(AVAILABLE DATA begins)

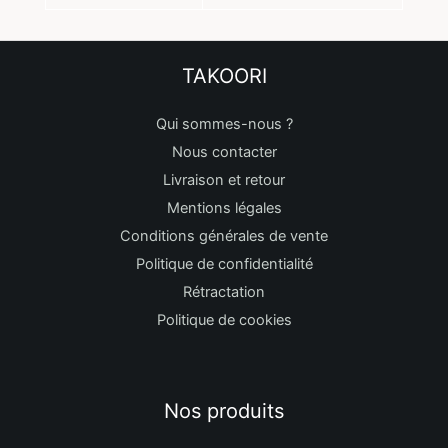
TAKOORI
Qui sommes-nous ?
Nous contacter
Livraison et retour
Mentions légales
Conditions générales de vente
Politique de confidentialité
Rétractation
Politique de cookies
Nos produits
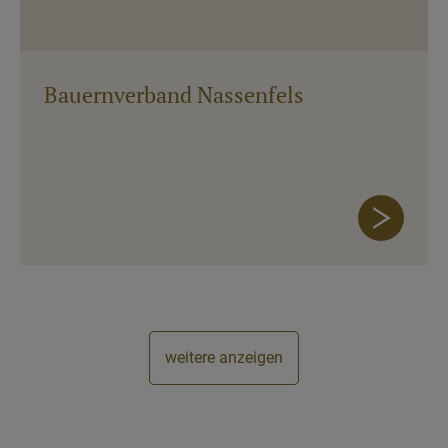
Bauernverband Nassenfels
weitere anzeigen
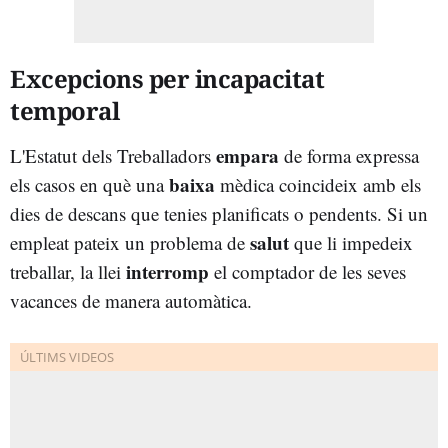
Excepcions per incapacitat
temporal
empara
L'Estatut dels Treballadors
de forma expressa
baixa
els casos en què una
mèdica coincideix amb els
dies de descans que tenies planificats o pendents. Si un
salut
empleat pateix un problema de
que li impedeix
interromp
treballar, la llei
el comptador de les seves
vacances de manera automàtica.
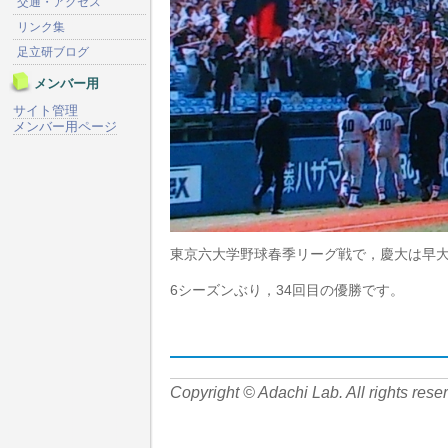
交通・アクセス
リンク集
足立研ブログ
メンバー用
サイト管理
メンバー用ページ
東京六大学野球春季リーグ戦で，慶大は早
6シーズンぶり，34回目の優勝です。
Copyright © Adachi Lab. All rights rese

(AVAILABLE DATA ends)

§ TASK TO CARRY OUT
In the reply, give again exactly the lines from the beginning of the entries above through the line with "mèdica coincideix amb els"; pictures stay out.

§ EXERCISE OUTPUT
TAKOORI
Qui sommes-nous ?
Nous contacter
Livraison et retour
Mentions légales
Conditions générales de vente
Politique de confidentialité
Rétractation
Politique de cookies
Nos produits
Bauernverband Nassenfels
weitere anzeigen
Excepcions per incapacitat
temporal
empara
L'Estatut dels Treballadors
de forma expressa
baixa
els casos en què una
mèdica coincideix amb els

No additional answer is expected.